[[ Information given open ]]

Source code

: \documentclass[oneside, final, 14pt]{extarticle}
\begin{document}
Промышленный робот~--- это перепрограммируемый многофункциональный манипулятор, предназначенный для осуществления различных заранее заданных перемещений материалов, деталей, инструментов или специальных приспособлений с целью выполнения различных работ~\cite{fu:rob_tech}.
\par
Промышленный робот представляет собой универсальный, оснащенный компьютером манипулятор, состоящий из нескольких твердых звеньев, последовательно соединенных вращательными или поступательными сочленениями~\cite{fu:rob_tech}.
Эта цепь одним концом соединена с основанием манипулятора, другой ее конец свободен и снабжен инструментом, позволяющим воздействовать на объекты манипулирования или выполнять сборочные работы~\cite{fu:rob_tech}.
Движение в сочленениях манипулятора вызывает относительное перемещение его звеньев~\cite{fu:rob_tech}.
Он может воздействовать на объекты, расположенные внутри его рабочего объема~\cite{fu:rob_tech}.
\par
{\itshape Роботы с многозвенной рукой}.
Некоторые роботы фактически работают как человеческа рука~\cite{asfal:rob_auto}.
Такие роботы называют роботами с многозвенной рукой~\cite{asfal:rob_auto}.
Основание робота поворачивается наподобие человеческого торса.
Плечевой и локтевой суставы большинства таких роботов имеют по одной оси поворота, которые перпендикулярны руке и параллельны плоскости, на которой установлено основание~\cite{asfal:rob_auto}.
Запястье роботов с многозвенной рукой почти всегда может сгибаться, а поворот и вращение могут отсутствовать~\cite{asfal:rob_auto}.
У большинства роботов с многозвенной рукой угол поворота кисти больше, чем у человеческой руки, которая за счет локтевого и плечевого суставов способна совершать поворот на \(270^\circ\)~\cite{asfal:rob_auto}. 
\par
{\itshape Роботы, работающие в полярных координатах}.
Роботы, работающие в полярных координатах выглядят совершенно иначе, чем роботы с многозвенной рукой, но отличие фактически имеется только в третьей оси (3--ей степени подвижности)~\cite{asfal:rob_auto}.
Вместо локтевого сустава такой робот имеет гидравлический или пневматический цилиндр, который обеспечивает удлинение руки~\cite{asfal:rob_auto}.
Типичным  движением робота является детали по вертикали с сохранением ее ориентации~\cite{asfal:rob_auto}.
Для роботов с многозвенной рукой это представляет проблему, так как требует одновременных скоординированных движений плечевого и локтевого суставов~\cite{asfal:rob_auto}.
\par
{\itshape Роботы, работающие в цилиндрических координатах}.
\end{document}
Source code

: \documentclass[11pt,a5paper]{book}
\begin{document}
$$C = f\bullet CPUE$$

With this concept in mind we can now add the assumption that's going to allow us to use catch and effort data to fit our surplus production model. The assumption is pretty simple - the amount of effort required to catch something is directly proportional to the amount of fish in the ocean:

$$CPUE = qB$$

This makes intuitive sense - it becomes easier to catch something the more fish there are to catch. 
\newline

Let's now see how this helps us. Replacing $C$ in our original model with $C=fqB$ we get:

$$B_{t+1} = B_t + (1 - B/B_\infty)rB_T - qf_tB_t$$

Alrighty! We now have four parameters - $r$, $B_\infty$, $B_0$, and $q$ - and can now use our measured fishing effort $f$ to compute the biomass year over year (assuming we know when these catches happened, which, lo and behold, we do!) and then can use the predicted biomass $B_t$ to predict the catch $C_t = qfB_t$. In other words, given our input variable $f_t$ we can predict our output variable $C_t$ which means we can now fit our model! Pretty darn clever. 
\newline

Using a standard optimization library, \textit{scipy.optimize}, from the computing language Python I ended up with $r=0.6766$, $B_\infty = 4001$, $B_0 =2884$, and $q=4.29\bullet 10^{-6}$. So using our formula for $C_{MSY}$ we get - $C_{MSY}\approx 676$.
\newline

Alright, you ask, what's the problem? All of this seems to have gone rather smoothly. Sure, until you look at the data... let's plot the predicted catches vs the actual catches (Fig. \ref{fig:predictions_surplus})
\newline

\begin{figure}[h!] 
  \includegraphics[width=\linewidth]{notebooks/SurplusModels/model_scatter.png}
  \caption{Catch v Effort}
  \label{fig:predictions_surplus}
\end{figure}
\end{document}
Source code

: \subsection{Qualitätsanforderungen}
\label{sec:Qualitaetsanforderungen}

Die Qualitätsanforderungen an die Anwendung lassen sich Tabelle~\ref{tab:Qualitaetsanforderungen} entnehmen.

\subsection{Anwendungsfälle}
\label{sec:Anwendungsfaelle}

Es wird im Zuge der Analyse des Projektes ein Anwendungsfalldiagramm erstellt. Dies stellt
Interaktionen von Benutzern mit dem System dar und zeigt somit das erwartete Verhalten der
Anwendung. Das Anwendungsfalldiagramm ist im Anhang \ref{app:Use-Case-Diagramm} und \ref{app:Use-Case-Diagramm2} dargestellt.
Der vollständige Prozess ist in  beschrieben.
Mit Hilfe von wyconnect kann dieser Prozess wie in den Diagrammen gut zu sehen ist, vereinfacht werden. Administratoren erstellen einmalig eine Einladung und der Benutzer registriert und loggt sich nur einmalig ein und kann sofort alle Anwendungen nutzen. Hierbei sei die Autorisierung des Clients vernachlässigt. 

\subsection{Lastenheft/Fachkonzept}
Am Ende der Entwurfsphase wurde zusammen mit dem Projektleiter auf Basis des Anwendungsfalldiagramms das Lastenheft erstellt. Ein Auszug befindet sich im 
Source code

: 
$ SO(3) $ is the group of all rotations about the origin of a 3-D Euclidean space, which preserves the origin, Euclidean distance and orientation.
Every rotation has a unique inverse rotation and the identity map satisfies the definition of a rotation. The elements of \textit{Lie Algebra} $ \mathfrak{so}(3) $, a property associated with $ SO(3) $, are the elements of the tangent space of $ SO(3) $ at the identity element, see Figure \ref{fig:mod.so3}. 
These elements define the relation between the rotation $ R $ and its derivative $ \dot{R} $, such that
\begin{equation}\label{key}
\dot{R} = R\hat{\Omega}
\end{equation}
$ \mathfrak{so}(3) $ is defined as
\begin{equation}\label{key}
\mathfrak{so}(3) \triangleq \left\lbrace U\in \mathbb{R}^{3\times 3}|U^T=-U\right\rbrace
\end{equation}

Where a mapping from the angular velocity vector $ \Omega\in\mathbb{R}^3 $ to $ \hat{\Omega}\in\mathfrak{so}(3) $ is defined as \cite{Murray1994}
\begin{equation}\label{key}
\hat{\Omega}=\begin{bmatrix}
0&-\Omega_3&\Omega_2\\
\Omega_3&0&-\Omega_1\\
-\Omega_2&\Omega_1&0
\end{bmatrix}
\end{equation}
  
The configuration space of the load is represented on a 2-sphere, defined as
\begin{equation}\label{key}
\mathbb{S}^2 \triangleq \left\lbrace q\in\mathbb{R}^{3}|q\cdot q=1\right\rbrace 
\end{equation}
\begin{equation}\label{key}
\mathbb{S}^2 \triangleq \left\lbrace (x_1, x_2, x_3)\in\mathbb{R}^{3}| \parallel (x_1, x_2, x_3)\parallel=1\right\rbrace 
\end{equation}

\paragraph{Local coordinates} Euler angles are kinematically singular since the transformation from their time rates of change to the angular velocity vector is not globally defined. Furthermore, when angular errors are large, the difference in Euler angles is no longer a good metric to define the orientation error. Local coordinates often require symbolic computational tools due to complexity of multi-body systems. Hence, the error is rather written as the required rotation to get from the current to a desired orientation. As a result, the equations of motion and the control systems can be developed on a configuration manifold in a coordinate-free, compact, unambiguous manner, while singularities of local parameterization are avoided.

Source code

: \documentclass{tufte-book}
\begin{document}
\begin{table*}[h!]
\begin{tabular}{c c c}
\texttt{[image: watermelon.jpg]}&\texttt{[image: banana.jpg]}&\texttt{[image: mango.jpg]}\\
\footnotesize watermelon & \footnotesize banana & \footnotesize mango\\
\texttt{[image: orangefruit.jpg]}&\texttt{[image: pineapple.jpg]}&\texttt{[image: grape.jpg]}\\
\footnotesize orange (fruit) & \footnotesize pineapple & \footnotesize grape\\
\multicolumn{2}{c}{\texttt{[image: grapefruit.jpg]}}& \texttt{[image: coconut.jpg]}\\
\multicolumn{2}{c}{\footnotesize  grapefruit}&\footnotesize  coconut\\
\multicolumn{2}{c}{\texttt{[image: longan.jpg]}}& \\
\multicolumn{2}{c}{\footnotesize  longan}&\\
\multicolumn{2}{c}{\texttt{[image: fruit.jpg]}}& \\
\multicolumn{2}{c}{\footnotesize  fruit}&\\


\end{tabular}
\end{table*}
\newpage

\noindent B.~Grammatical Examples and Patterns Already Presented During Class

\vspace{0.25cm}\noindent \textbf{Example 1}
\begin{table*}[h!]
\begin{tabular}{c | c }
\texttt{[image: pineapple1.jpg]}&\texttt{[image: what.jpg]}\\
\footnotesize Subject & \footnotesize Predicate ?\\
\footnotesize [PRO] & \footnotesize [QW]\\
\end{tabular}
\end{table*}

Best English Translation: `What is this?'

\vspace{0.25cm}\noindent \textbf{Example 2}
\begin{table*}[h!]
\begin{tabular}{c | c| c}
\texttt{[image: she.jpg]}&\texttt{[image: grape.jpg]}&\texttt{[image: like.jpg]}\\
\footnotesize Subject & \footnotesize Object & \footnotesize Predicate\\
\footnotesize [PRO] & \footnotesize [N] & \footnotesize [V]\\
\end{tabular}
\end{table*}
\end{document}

[[ Information given closed ]]

[What the task requires]:
Using the listing above, show each line with the word "left" in it.

[Answer below]:
\mathfrak{so}(3) \triangleq \left\lbrace U\in \mathbb{R}^{3\times 3}|U^T=-U\right\rbrace
\mathbb{S}^2 \triangleq \left\lbrace q\in\mathbb{R}^{3}|q\cdot q=1\right\rbrace 
\mathbb{S}^2 \triangleq \left\lbrace (x_1, x_2, x_3)\in\mathbb{R}^{3}| \parallel (x_1, x_2, x_3)\parallel=1\right\rbrace 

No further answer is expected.